When the future became the past: Remembering the modernist Edens Theater
The Edens Theater — the remarkable midcentury modern movie house that was demolished far too soon — lives again in this video I just found on YouTube.
Built in 1963 and designed by Chicago architecture firm Perkins & Will, the futuristic theater sat on Skokie Boulevard at the Edens Expressway in Northbrook and was one of the most visible landmarks on the North Shore. Its concrete hyperbolic paraboloid roof was once the largest in the world.
The theater was demolished in 1994 with its razing aggravated by the indignity of having screened Jean Claude Van Damme's Time Cop just before its doors closed. And am I wrong for still being a little salty that this great building was razed for a run-of-the-mill shopping mall? The rounded Edens II Theater from 1971 was also torn down for the mall.

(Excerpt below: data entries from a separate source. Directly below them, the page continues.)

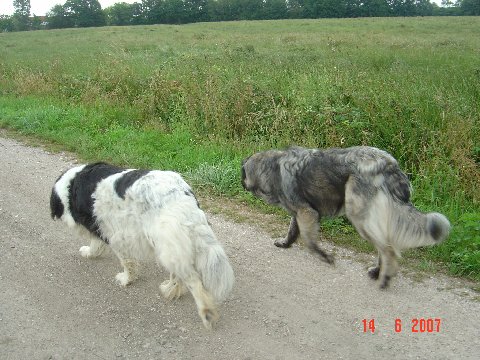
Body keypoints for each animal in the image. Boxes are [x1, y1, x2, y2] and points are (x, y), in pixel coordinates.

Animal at [50, 163, 234, 330]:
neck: (72, 186)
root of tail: (181, 197)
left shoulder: (114, 234)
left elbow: (126, 263)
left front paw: (125, 279)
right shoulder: (103, 228)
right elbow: (98, 244)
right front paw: (90, 253)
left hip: (166, 245)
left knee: (194, 281)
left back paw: (206, 312)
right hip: (170, 245)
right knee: (180, 273)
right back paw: (170, 290)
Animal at [242, 145, 452, 288]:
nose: (241, 182)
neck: (272, 168)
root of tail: (388, 165)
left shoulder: (307, 213)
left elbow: (309, 242)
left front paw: (325, 256)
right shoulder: (301, 212)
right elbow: (293, 231)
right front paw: (286, 243)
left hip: (358, 216)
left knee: (387, 249)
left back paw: (385, 277)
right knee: (385, 245)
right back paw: (378, 272)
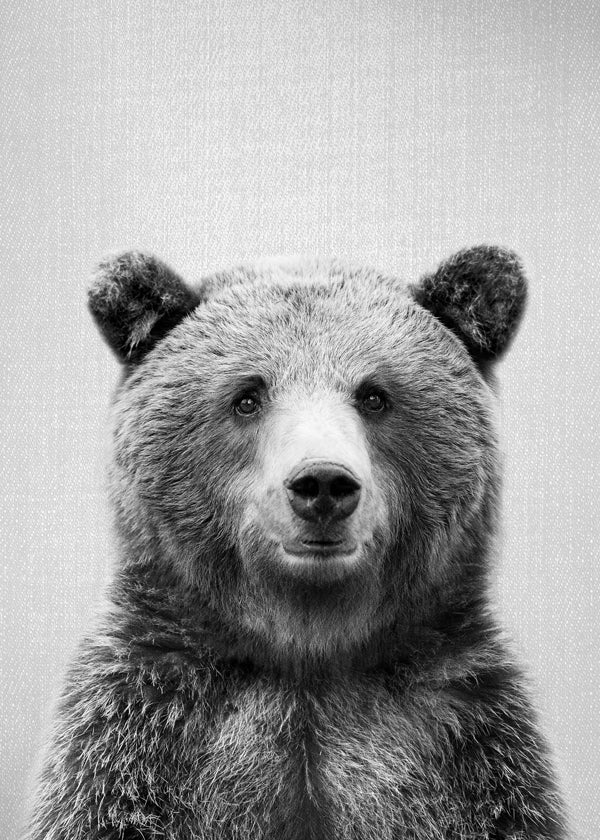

At any rate, The Edens Theater: The Life of a Beautiful Bird, was made in the 1990s for Northbrook Community Television. And it is chock-full of great stuff, including color archival footage of the theater and an interview with the esteemed Bill Brubaker of Perkins & Will who credited project architect Bob Palmer as the building's designer. The video begins with a heart-stopping sequence — if you like modernism, that is — of the wrecking ball pounding away on the structure.
Bird is also well-narrated by John A. Monaghan, whose voice is somewhere between John Facenda of those historic NFL Films and Alexander Scourby, who used to narrate the bibles on tape my grandmother used to have. Monaghan's son posted the video on YouTube. Here's another chapter:
Midcentury modernism — even first-rate examples such as the Edens — was off the radar of most preservation-minded folk 20 years ago. But you can imagine the full-scale uproar this demolition would have caused today, given how hot midcentury architecture is now.